Fire safety and smoke alarms
Last published 01 Jun 2020
Preventing household fires and making sure your smoke alarms are working
We want to keep everyone in your household safe from fires
Our tips outline how to:
- prevent household fires with simple safety checks and preparation
- deal with a fire in your household
- make sure your smoke alarms are working.
How can I keep my home fire safe?
If there is a fire, dial 000
Many household fires can be prevented.
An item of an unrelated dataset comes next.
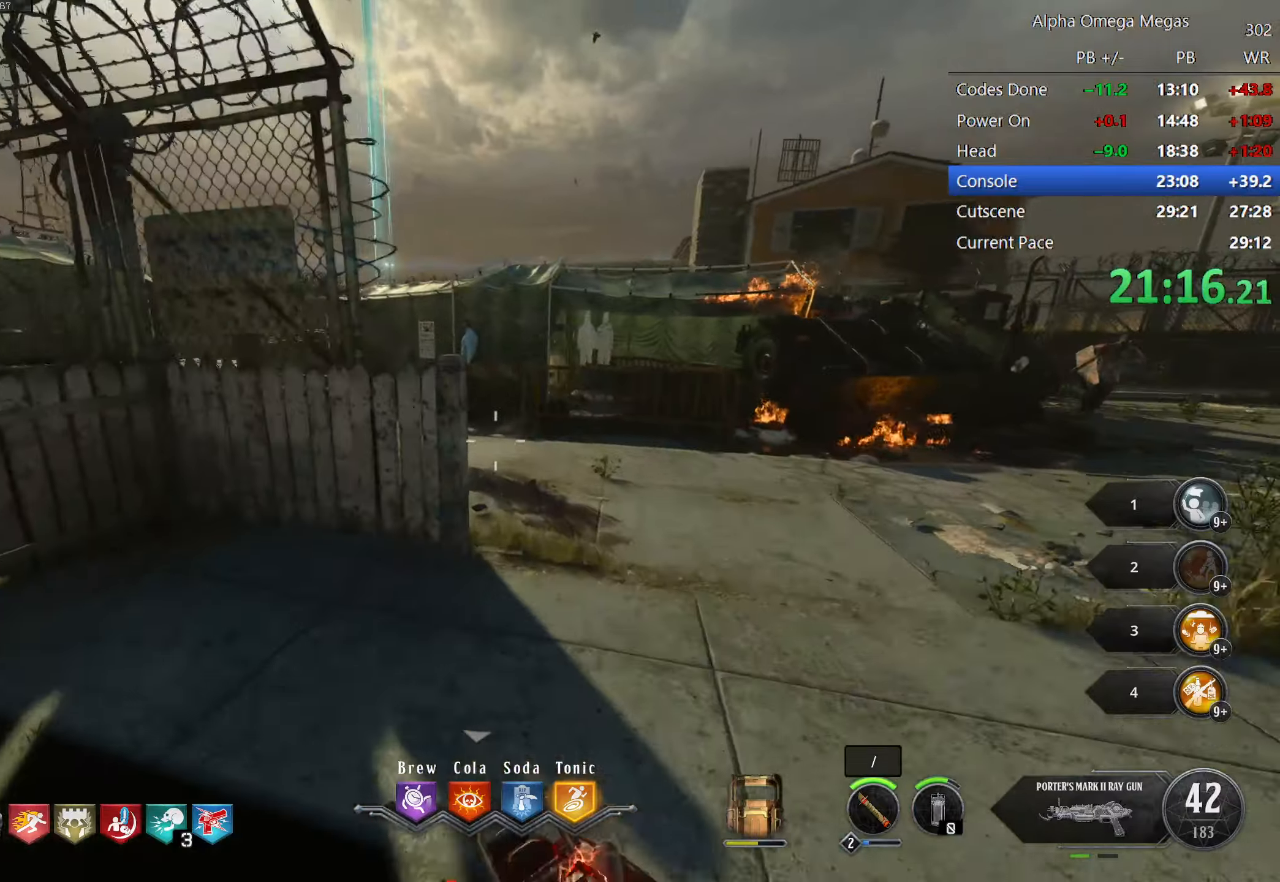
{"keys": ["shift", "w"], "mouse": [], "events": [[167, "d", "up"], [400, "a", "down"], [500, "a", "up"]]}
Everyone in your household should know what they can do to reduce the danger of a fire in your home.
Here are a few simple things you can do:
- Regularly check risk areas
- Make sure you have working smoke alarms
- Prepare a home fire escape plan
Fire and Rescue NSW recommends regular and simple safety checks to make your home fire safe:
- Never smoke in bed.
- Never leave cooking unattended.
- Check electric blankets for damage (including frayed cords) and replace old ones regularly.
- Turn off electric blankets before getting into bed.
- Keep curtains, clothing, tablecloths and bedding away from heaters and candles.
- If you use a clothes dryer, clean the lint filter every time you use it.
- Only use one appliance for every powerpoint.
- Switch off appliances when you are not using them.
- Blow out candles or any other open flames before going to bed or leaving a room.
- Store matches and lighters away from young children.
- Test the smoke alarms every month by pressing and holding the button until it beeps.
If your alarm doesn’t beep when tested, report it to DCJ Housing. If you live in community housing, contact your housing provider to report faulty smoke alarms.
Housing Contact Centre 1800 422 322
How can I be prepared for a fire?
Talk to your family, including your children, about what to do if there is fire
- Point out where the smoke alarm is and explain what it does
- Develop a home escape plan – include a meeting place and two ways to get out of each room
- Discuss and practise the plan with everyone in the household and keep a copy handy
- Make sure keys to all locked doors are easy to access
If you are hearing impaired, you can have a strobe light connected to your smoke alarm.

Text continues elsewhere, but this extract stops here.